Nearly. But you are trying to force XML into a very narrow,
computer-science style mould of logic, which it was never intended for.
> The document type designers, however, are being forced to
> commit this abuse, to reinvent poorly the missing structured
> attribute values using the means of XML. If a rose has two
> owners, the following element is not allowed in XML:
>
> <rose owner="Jack" owner="Jill" />
Again, not true. <rose owner="Jack Jill Stefan"/> is the normal solution
to multiple parallel values, where owner is declared as IDREFS or ENTITIES.
> One is made to use representations such as the following:
>
> <rose>
> <owner>Jack</owner>
> <owner>Jill</owner></rose>
This would be suboptimal for this case, where the owners are presumed to
be uniquely occurring individuals. But it would be possible.
> Here the notion "element type" suggests that it is marked
> that Jack is "an owner", in the sense that "owner" is
> supposed to be the type (the kind) of Jack. Not an
> "owner of ..." (which would make sense), but just "an owner".
The normal solution would be something like
...
<owners>
<owner id="Jack">Jack the Lad</owner>
<owner id="Jill">Jill the Lass</owner>
...
</owners>
...
<plant type="rose" owners="Jack Jill">x</plant>
(with id as ID and owners as IDREFS). Certainly you could choose to
expand the declaration of <owner> to allow subelements to provide finer
detail (see many of the TEI declarations for examples).

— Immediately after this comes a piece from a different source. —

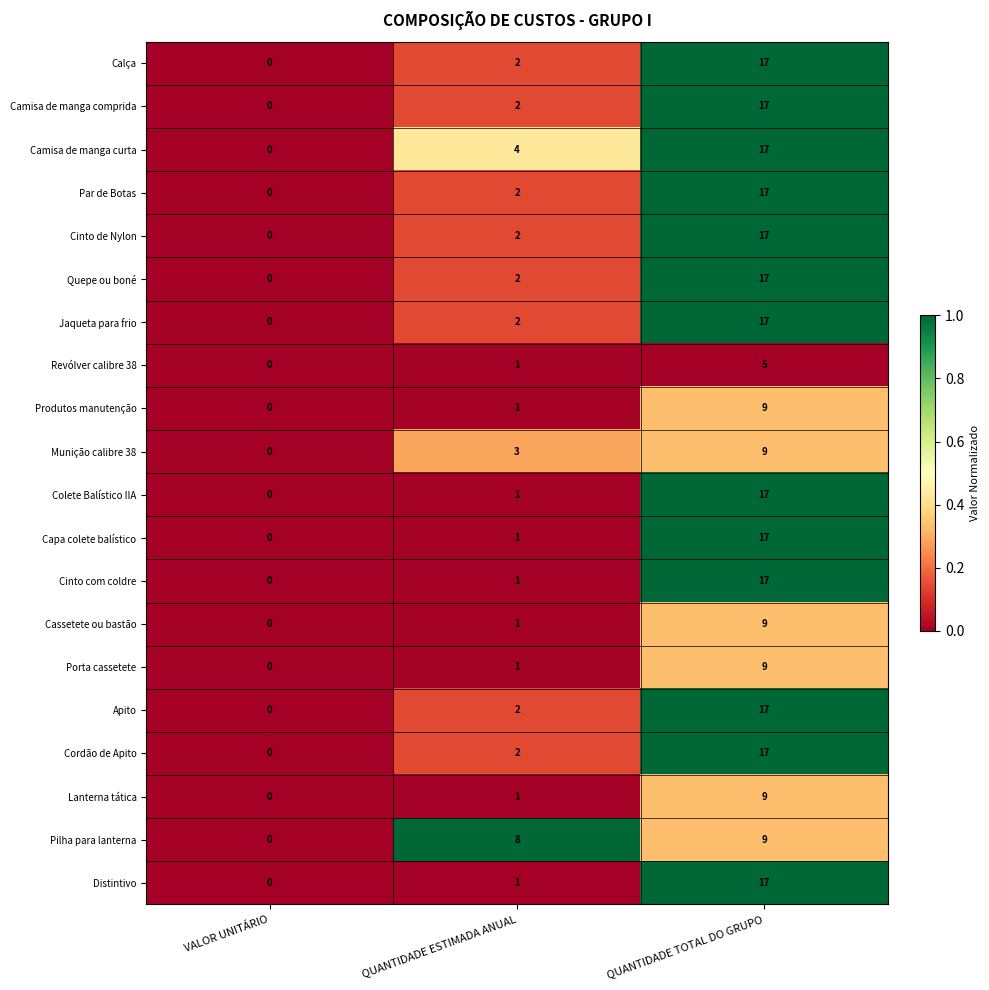

How many data points does each series have?

3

> The intention of the author, however, is that "owner" is
> supposed to give the /relation/ to the containing element
> "rose". This is the natural field of application for
> attributes, as the meaning of the word "attribute" outside
> of XML clearly indicates, but it is not possible to
> always use attributes for this purpose in XML.
>
> An alternative solution might be the following notation.
>
> <rose owner="Alexander Marie" />
>
> Here a /new/ mini language (not XML anymore) is used within
> an attribute value, which, of course, can not be checked
> anymore by XML validators. This is really done so, for
> example, in XHTML, where classes are written this way.

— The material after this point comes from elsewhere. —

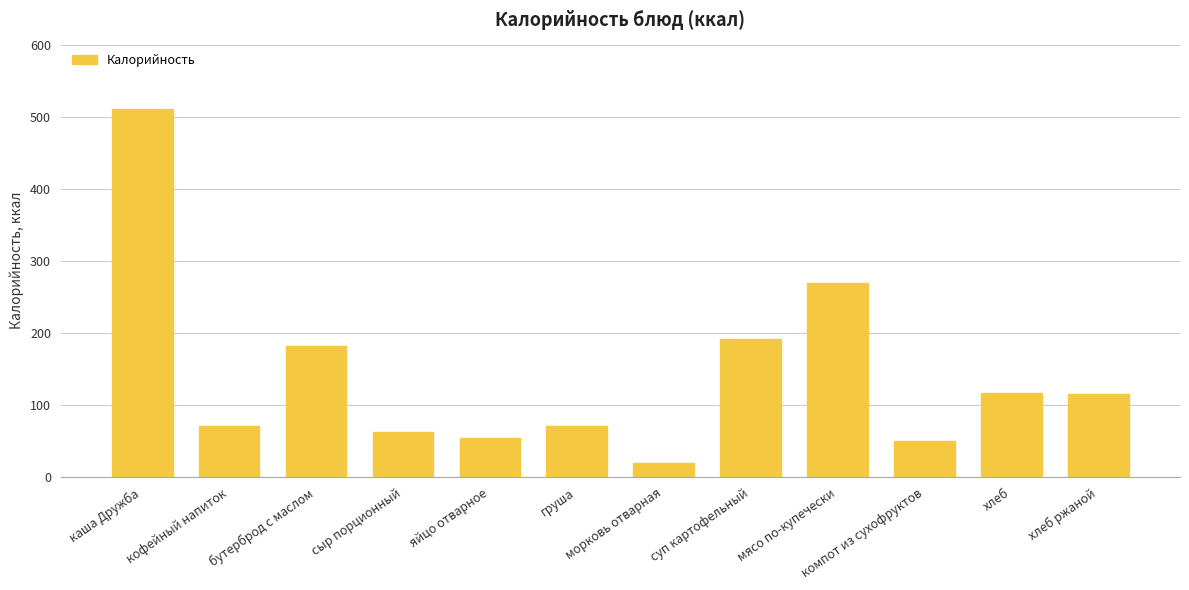

At which label is the value closest to 265?

мясо по-купечески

I suggest you re-read the XML Spec for IDREFS and ENTITIES.
> So in its most prominent XML application XHTML, the W3C
> has to abandon XML even to write class attributes. This
> is not such a good accomplishment given that the W3C
> was able to use the experience made with SGML and HTML
> when designing XML.
That was done for exogenous political reasons, as I understand it, not
for technical ones.
> The needless restrictions of XML inhibit the meaningful
> use of syntax. This makes many document type designers
> wonder, when attributes and when elements
> should be used, which actually is an evidence of
> incapacity for the design of XML: XML does not have many
> more notations than these two: attributes and elements.

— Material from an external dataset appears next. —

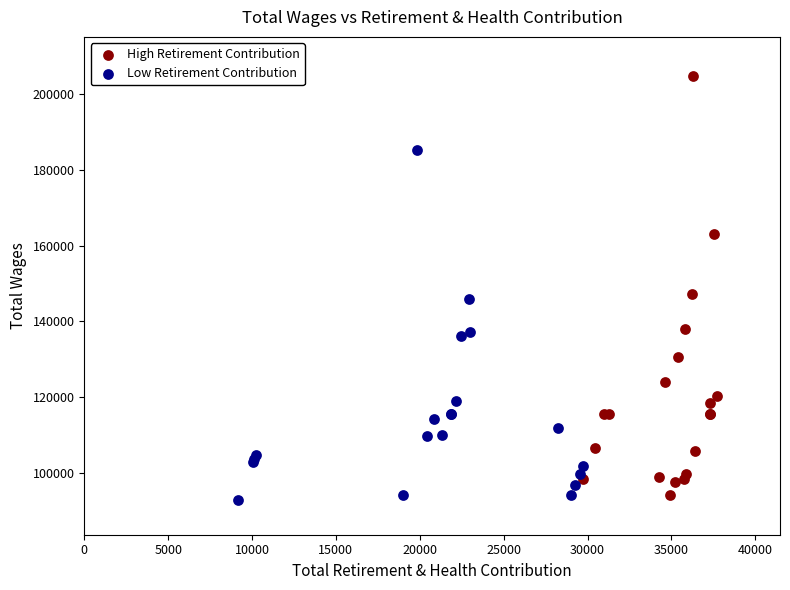

Which series has the widest spread of Y values?

High Retirement Contribution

> And now the W3C failed to give even these two
> notations a clear and meaningful dedication!
No-one is pretending that XML is perfect, but you must understand that
it was designed for text documents, not for database engineering.
> Without the restrictions described, XML alone would have
> nearly the expressive power of RDF/XML, which has to repair
> painfully some of the errors made in the XML-design.
>
> Now, some "experts" recommend to /always/ use subelements,
> because one can never know, whether an attribute value
> that seems to be unstructured today might need to become
> structured tomorrow. Other "experts" recommend to use
> attributes only when one is quite confident that they
> never will need to be structured. This recommendation
> does not even try to make a sense out of attributes,
> but just explains how to circumvent the obstacles
> the W3C has built into XML.
Please re-read the FAQ warning on this subject.